(Source material begins)

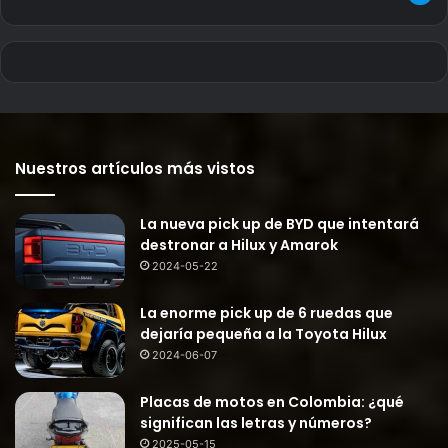
Nuestros artículos más vistos
La nueva pick up de BYD que intentará
destronar a Hilux y Amarok
2024-05-22
La enorme pick up de 6 ruedas que
dejaría pequeña a la Toyota Hilux
2024-06-07
Placas de motos en Colombia: ¿qué
significan las letras y números?
2025-05-15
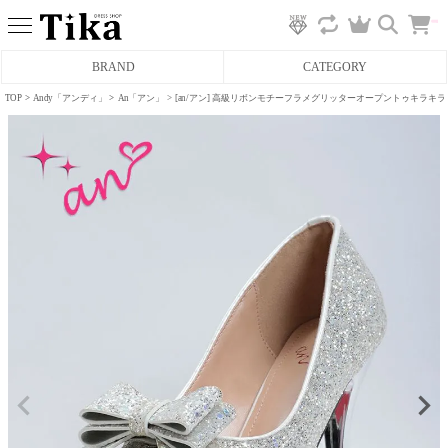
カ
BRAND
CATEGORY
ー
ト
へ
TOP
Andy「アンディ」
An「アン」
[an/アン] 高級リボンモチーフラメグリッターオープントゥキラキ
ミニドレス
タイトミニドレス
フレアミニドレス
膝丈ドレス
前ミニドレス
ロングドレス
タイトロングドレス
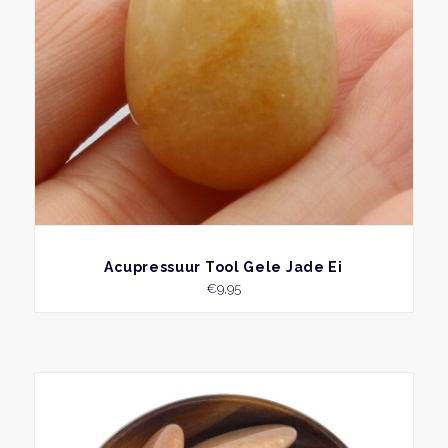
BEKIJK
Acupressuur Tool Gele Jade Ei
€
9,95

(Source material ends)

• Request:
The word "Hilux" may appear in several lines of the data; copy every line where it does.

• Exercise response:
destronar a Hilux y Amarok
dejaría pequeña a la Toyota Hilux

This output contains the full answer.